Jetzt mal abgesehen davon, dass es u.U. dazu kommt, dass eine solche
Referenz nicht mehr gültig sein kann...
Belastet es den Server, wenn man dies tut? Insbesondere, wenn da hunderte
oder gar tausende von Clients auf einen AppServer zugreifen und nichts 
freigeben?

Der GarbageCollector bei RMI hält auch serverseitig einen Referenzzähler,
so dass referenzierte Objekte nicht einfach entfernt werden. Bei SSB werden
serverseitig mehrere Instanzen erzeugt (SSB Pool), die dann bei Bedarf an 
die "Aufrufer" verteilt werden. Das ganze spielt sich dann nur innerhalb eines
einzelnen Methodenaufrufs ab bzw. es ist nicht garantiert, dass zwei 
aufeinanderfolgende Aufrufe die gleiche Instanz eines SSB erreichen.
(spielt auch keine Rolle bei SSB)

Guter Still ist sowieso, alles, was nicht mehr benötigt wird, frei zu geben.
Dennoch würde es mich interessieren.

Was meint Ihr?


----------



## Bleiglanz (1. Sep 2005)

bei einer stateless ist es eh wurscht, weil die nach jedem Methodenaufruf in den Pool zurückgelegt werden kann

trotzdem sinnvoll aus Stilgründen


----------



## Guest (1. Sep 2005)

Die SSB's werden in den Pool geworfen, klar, da sind aber noch 
paar Schichten dazwischen (mindestens RMI und die Proxies des Containers).
Hält der Server bzw. der EJB Container nicht unnötig viele Proxies 
im Speicher, wenn man die Referenzen nicht freigibt?
Nach einem Methodenaufruf bleibt die Verbindung ja immer noch 
erhalten, egal was serverseitig mit den SSB's geschieht.

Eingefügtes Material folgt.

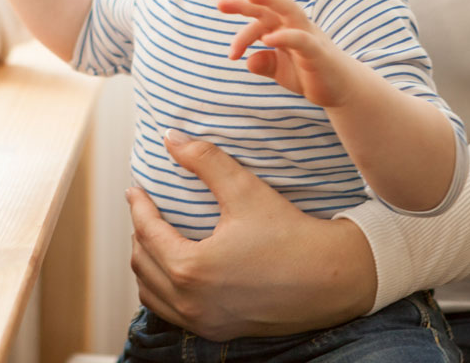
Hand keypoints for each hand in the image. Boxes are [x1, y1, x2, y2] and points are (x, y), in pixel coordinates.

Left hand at [127, 130, 376, 339]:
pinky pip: (172, 314)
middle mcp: (192, 303)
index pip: (147, 233)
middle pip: (143, 265)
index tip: (136, 188)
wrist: (333, 278)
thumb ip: (204, 159)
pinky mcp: (220, 332)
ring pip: (152, 294)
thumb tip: (171, 138)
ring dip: (147, 264)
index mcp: (192, 268)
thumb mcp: (244, 188)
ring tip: (155, 236)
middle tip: (145, 208)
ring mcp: (205, 323)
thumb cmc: (289, 232)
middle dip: (139, 233)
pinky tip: (174, 270)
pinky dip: (162, 291)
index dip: (138, 207)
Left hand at [220, 0, 353, 107]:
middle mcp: (295, 25)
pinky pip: (301, 38)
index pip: (259, 20)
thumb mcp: (281, 71)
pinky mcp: (318, 51)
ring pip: (289, 10)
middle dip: (246, 2)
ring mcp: (308, 35)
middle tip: (220, 4)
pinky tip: (268, 39)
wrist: (343, 90)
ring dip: (269, 0)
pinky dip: (285, 36)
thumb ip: (264, 64)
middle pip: (270, 6)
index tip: (231, 55)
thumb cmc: (308, 74)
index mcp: (284, 27)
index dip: (242, 35)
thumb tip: (249, 60)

Wenn ich mich recht erinnere, war es bei RMI immer so, dass 
serverseitig erst dann die Skeletons freigegeben werden, wenn 
die Verbindung zum Client unterbrochen oder clientseitig beendet
wird (Stub freigegeben).

???:L


----------



## Bleiglanz (2. Sep 2005)

stimmt - hängt aber wahrscheinlich davon ab, mit welchem Protokoll der Appserver arbeitet (die wenigsten nehmen das klassische RMI, viele haben da eine Eigenentwicklung im Einsatz)

wahrscheinlich ist es aus diesem Grund (Connections usw.) doch wichtig, IMMER das remove aufzurufen?!


----------



## Guest (2. Sep 2005)

Bleiglanz hat gesagt.:
			
		

> stimmt - hängt aber wahrscheinlich davon ab, mit welchem Protokoll der Appserver arbeitet (die wenigsten nehmen das klassische RMI, viele haben da eine Eigenentwicklung im Einsatz)
> 
> wahrscheinlich ist es aus diesem Grund (Connections usw.) doch wichtig, IMMER das remove aufzurufen?!

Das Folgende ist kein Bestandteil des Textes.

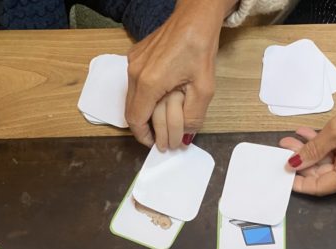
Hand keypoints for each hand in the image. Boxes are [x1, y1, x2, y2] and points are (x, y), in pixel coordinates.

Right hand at [126, 0, 227, 146]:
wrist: (195, 16)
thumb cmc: (200, 47)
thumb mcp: (204, 89)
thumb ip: (193, 117)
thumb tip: (185, 137)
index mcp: (149, 82)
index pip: (136, 120)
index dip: (145, 137)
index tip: (156, 144)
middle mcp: (135, 72)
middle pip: (131, 112)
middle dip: (144, 129)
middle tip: (160, 139)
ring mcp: (133, 63)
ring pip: (132, 99)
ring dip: (144, 114)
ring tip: (162, 122)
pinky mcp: (136, 57)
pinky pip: (135, 85)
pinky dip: (144, 98)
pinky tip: (160, 101)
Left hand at [280, 48, 335, 195]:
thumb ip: (313, 149)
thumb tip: (293, 163)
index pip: (318, 187)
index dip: (298, 182)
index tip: (281, 173)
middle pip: (318, 174)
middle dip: (299, 161)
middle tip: (282, 148)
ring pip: (322, 162)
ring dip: (306, 150)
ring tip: (288, 140)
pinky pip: (330, 153)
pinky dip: (318, 145)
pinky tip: (303, 134)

Meinst Du mit Eigenentwicklungen unterschiedliche SocketFactories? Ich würde eher darauf tippen, 
dass die meisten einen AppServer so einsetzen, wie er kommt. Meist also mit dem klassischen RMI.

Ich mache mir deswegen Gedanken darüber, da ich in einigen Projekten auf folgendes 
Problem gestossen bin.
Mehrere unabhängige Komponenten greifen über eine zusätzliche Schicht (clientseitig) 
auf eine SessionBean zu und die Frage, welche der Komponenten für das Beenden
der Verbindung zuständig ist, bleibt ungeklärt.
Schliessen der Verbindung mit remove() nach jedem Methodenaufruf ist nicht so sexy,
da es unnötig viele Initialisierungen der Schnittstelle erfordert.

Fällt Dir eine sichere Methode ein, mit der man feststellen kann, wie oft eine Instanz einer Klasse 
referenziert wird bzw. noch interessanter, wann eine Instanz nicht mehr referenziert wird? 
Leider gibt es in Java keine Destruktoren und auf die finalize() Methode ist kein Verlass.
ReferenceQueues sind in diesem Zusammenhang ein Overkill und machen die Sache nur
unnötig kompliziert.


----------



## Bleiglanz (2. Sep 2005)

scheinbar doch überflüssig:

http://www.theserverside.com/discussions/thread.tss?thread_id=7051


----------



## Guest (2. Sep 2005)

Danke. Ohh, im TSS Forum habe ich nicht gesucht. :autsch:
Insbesondere die vorletzte Antwort deutet darauf hin, dass es sogar 
von SUN bestätigt wurde.

OK, hat sich erledigt. :wink:


----------